Wednesday, October 8, 2014

Last New

 Against all odds, I am heading out tomorrow for a new city that I've never been to - San Francisco. It literally seems that if I plan to leave my clan, I am asking for exceptional drama. This week has plagued our family with a serious child challenge and we are just praying our way through. I heard someone talk one time on how easy it is for people to begin well and how hard it is to end well. No one walks down the aisle to get married thinking of divorce court. No one holds a tiny new baby at the hospital and imagines conflict with that child that breaks communication with the family. Adoption is also full of hope, but the reality of day to day parenting children that suffered serious neglect and abuse years before they became your child often takes a toll.
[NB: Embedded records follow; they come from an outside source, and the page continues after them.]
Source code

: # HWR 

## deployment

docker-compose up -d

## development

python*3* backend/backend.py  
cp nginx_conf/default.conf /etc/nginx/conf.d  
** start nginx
I have been deep in testing and therapy to try and find hope for situations that appear quite dim to me in the hours that I'm tired and weak. For me, the lowest moments are when I start to lose hope; hope is a powerful emotion.

So, tomorrow I leave the craziness behind physically, but can not escape emotionally. I pray to return Monday with renewed vigor, ideas and hope. If you think to pray for the crew while I am away, I am quite sure that my sister would appreciate it!


I'll plan a blog post in San Francisco. 

Saturday, October 4, 2014

The New 7 Year Old

 Another new at our house is a new 7 year old; Selah's birthday was yesterday. Since it was a school day, I took cup-cakes to her class.

Selah up front while everyone sang Happy Birthday
 I let Selah pass them out to her friends.



She enjoyed herself. 
 
  
Since cup-cakes were consumed in the afternoon, we concluded the day by ordering pizza, make sundaes and, of course, present time.




We all kind of felt like it was our birthday because Gabriel sent a box of presents from Japan.  I'm as happy with my coat as Elijah is with his Ninja accessories. 


 We are only a month away from the two year anniversary of Selah and Bella coming home!

Friday, October 3, 2014

Two News


We have had such a high rate of new around here that I'm struggling for the blog to keep up. My first new is -  Guess who has joined the working, tax-payers of America? MORIAH! Moriah has always been a huge fan of Sheetz food, so now she is in the kitchen creating all that food she has eaten for years. We have known the Sheetz manager and much of the staff for several years (from many more food purchases that I'm willing to admit) and am thankful Moriah was able to be hired. Jobs for teens are in short supply in our rural county! She is in training now, so has been there everyday, but it will settle into a routine that should allow her to work and finish homeschooling high school comfortably.
 
Moriah - first day after working

My second new is the arrival of our future stud goat, Vinny. Vinny is short for Vincent Van Goat and he made the trip from a farm in Missouri. We have had a bit of donkey drama, because Chewy didn't take to him when he followed James into the fence and ran over his leg. It isn't broken, but he is limping and we have him separated from even the other goats. He isn't minding all the kid attention while he heals. He will grow into a stinky male goat, but for now he sure is cute and sweet.


I'm going to continue with my new post tomorrow, but now I'm off to take cup-cakes to a new 7 year old!